Su tono volvía a ser duro, aunque todavía le caían lágrimas por las mejillas. Por lo visto, era capaz de separar su agitación interior y sus palabras.

– ¿Lo empujaba? ¿En qué sentido?

– Siempre le señalaba el camino. Si no, probablemente él se habría pasado toda la vida en el ejército alemán. Le resultaba muy cómodo, pero a ella no le gustaba nada.

Costa podía entenderlo. También para él había sido en su momento una decisión difícil dejar el ejército. Allí todo estaba regulado, iodo estaba claro, todo era seguro.

La voz de la señora Brendel se había cargado de rabia. No le gustaba el marido de Ingrid, de eso no cabía duda. Esa rabia la estabilizó y ayudó a Costa a descubrir todo lo posible sobre la vida de la víctima. El asesino debía de acechar no muy lejos de esas mujeres, y tarde o temprano Costa vislumbraría sus contornos. Lo sabía por experiencia.

– ¿De modo que ella era más ambiciosa que él?

– Exacto. Para ella era importante, y creo que al final también él le estaba agradecido, porque llevaba la cabeza muy, muy alta, como si lo hubiera conseguido todo él sólito. Está claro que en el camino siempre hay alguien que se queda en la estacada, y al final ésa fue Ingrid, lógicamente.

Costa se preguntó si la mujer sería consciente de que, con sus declaraciones, estaba haciendo recaer muchas sospechas sobre el marido.

– Entonces, ¿pidió el divorcio?

– Sí.

– ¿Cómo había sido el matrimonio hasta ese momento?
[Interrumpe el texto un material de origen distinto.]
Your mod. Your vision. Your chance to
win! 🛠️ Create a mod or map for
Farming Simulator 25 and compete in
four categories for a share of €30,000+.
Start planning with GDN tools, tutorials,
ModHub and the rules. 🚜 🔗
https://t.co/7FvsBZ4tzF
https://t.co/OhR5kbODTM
– Al principio seguramente fue todo muy bonito. Se divertían mucho juntos. -Miró durante un rato por la ventana-. Ingrid, sin embargo, enseguida empezó a sentirse a disgusto; al casarse se había alejado de nuestro círculo de amistades, que para ella siempre había significado muchísimo. La informática de él era muy poco para ella, le resultaba demasiado árida y carente de fantasía. -Por un momento pareció perderse en el recuerdo-. Otra cosa que tampoco le gustaba era que él… corría detrás de todas las faldas. Ese fue otro de los motivos por los que se divorció después de más de treinta años. De la mañana a la noche ese hombre empezó a serle indiferente. Al principio había tenido una opinión muy distinta de él, ¡claro está! El gran fanfarrón, el arrogante que todo lo consigue. Pero después era ella la que tenía que encargarse de todo. Él no hacía más que quedarse ahí plantado, con su pipa en la boca, asintiendo con la cabeza. No contribuía en nada. Yo creo que Ingrid podía estar bien contenta de haberse librado finalmente de él.